And he had ambition. He wanted freedom for himself, and his family. Edward
did what all later-day immigrants would recognize and respect. He created
a plan. He would save his money from his earnings as a slave until he had
saved enough to purchase the freedom of his family.
History
does not record the reaction of Edward’s slave master. But the master must
have liked the grit that he saw in Edward’s enterprise. From sunup to sundown,
Edward worked and worked cutting hair. Finally, the day arrived when Edward
had saved up enough money. The master kept his word and the Raineys were
now free.
Freedom
did not guarantee security, especially for a black family in the antebellum
South. Edward had succeeded once, however, and would not be deterred. He
opened up a barbershop, continued to cut hair, and saved his money. With
his earnings, he purchased a house which stands today in Georgetown, South
Carolina. He taught his son, Joseph, the barbering trade so that he too could
provide for himself as an adult. In time, Edward became the wealthiest
African-American in Georgetown, an achievement that inspired his son to take
control of his own destiny in life.
The family
moved to Charleston where Joseph worked as a barber in the Mill House. The
Mill House operates as a hotel to this day. One can walk the halls and feel
the weight of Southern history all about you, whether it be the portraits
of plantations or confederate soldiers in their gray uniforms. The
past hangs heavy in the air at the Mill House.
When
the Civil War began, the Confederate government faced an interesting conundrum
-- what to do with its free blacks? Neither citizen nor slave, these men
and women of color occupied a precarious place in the rebel mind. History
tells us that the ranks of free southern blacks were split during the Civil
War, a hard truth to accept in our modern time. Some free blacks cast their
lot with the north. They hoped for emancipation and, in some cases, volunteered
for the Union Army. Other free blacks had grown so accustomed to economic
relations with white benefactors that they supported the war effort and,
in some rare cases, volunteered their sons to fight for the rebel cause.
The Confederacy
drafted Joseph Rainey to work on fortifications. He resisted. Concluding
that his best interests were not served by digging ditches for rebels, Joseph
fled in the dead of night on a schooner for New York and then to his final
destination in Bermuda. Bermuda was an interesting choice for exile because,
while blacks had been free on the island since 1834, Bermuda was an English
colony and there were confederate sympathizers in the population.
Together
with his young wife Susan, the Raineys turned to enterprise. They set up
house in a room of the Tucker House, the official residence of the Bermuda
Governor. Rainey worked for a bit at a hotel before opening his barbershop
in their Tucker House room. Rainey became so successful that the lane behind
the room is now known as Barber’s Alley, a tribute to the high regard in
which Bermudans held Rainey. He became active in civic affairs and discovered
that he had a gift for leadership. Imagine the sight of a southern black
barber weighing in on issues of the day with English citizens. It must have
been a stirring scene during those war days. Rainey learned to read as well
during this time. A kind customer, Dr. Mingo, taught Joseph Rainey lessons
during haircuts. Rainey learned to read while standing on the job.
When
the Civil War ended, Joseph and Susan had made a comfortable life for themselves
in Bermuda. The couple might have ended their days happily in Bermuda were
it not for the pleas of Edward. Edward wrote Joseph. He asked Joseph
to return home. The father wrote about how it was a new day in South Carolina.
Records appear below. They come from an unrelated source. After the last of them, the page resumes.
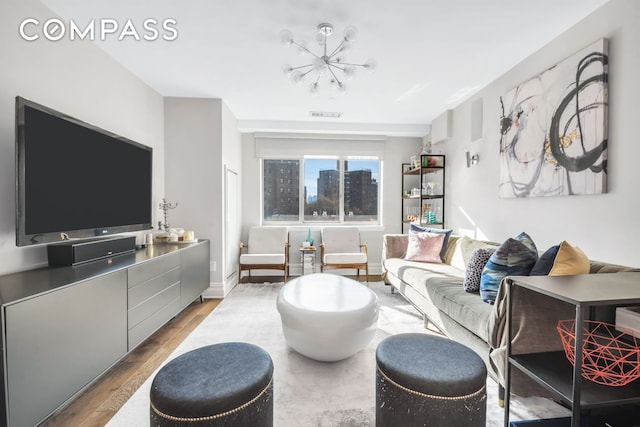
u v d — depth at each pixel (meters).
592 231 2.06
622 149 1.86
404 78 3.12
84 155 2.14
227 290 3.84
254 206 4.92
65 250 1.94
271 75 3.04
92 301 1.65
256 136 4.86
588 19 2.08
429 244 3.59
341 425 1.48
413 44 2.47
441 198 4.34
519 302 1.51
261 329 2.66
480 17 2.12
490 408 1.60
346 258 4.23
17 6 1.81
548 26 2.22
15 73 1.80
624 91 1.84
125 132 2.88
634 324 1.29
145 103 3.21
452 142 4.08
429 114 4.31
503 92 3.01
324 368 1.99
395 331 2.61
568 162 2.19
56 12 2.06
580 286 1.22
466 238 3.22
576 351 1.04
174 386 1.11
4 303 1.19
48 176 1.82
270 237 4.73
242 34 2.32
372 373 1.94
The Confederacy was dead and slavery with it, thus opening up unrivaled opportunities
for blacks. Edward could sense the potential in the air as he talked with
his white customers and fellow blacks. He urged Joseph to return home.
There was a political gold rush happening and now was the time to seize opportunity.
Joseph
read the letters by candlelight with interest. Union troops and freed slaves
seemed a world away from Joseph as he overheard British sailors strolling
down Barber’s Alley. He had made a life for himself in Bermuda. He had good
customers and kind friends of all races. Was he willing to give it all up
for a promise of better things to come back home? Joseph shared the letters
with Susan. She was not eager to return to the States. She had her own clothing
business, well respected for its elegance and fashion. Her roots were in
the French West Indies, so island life felt like home.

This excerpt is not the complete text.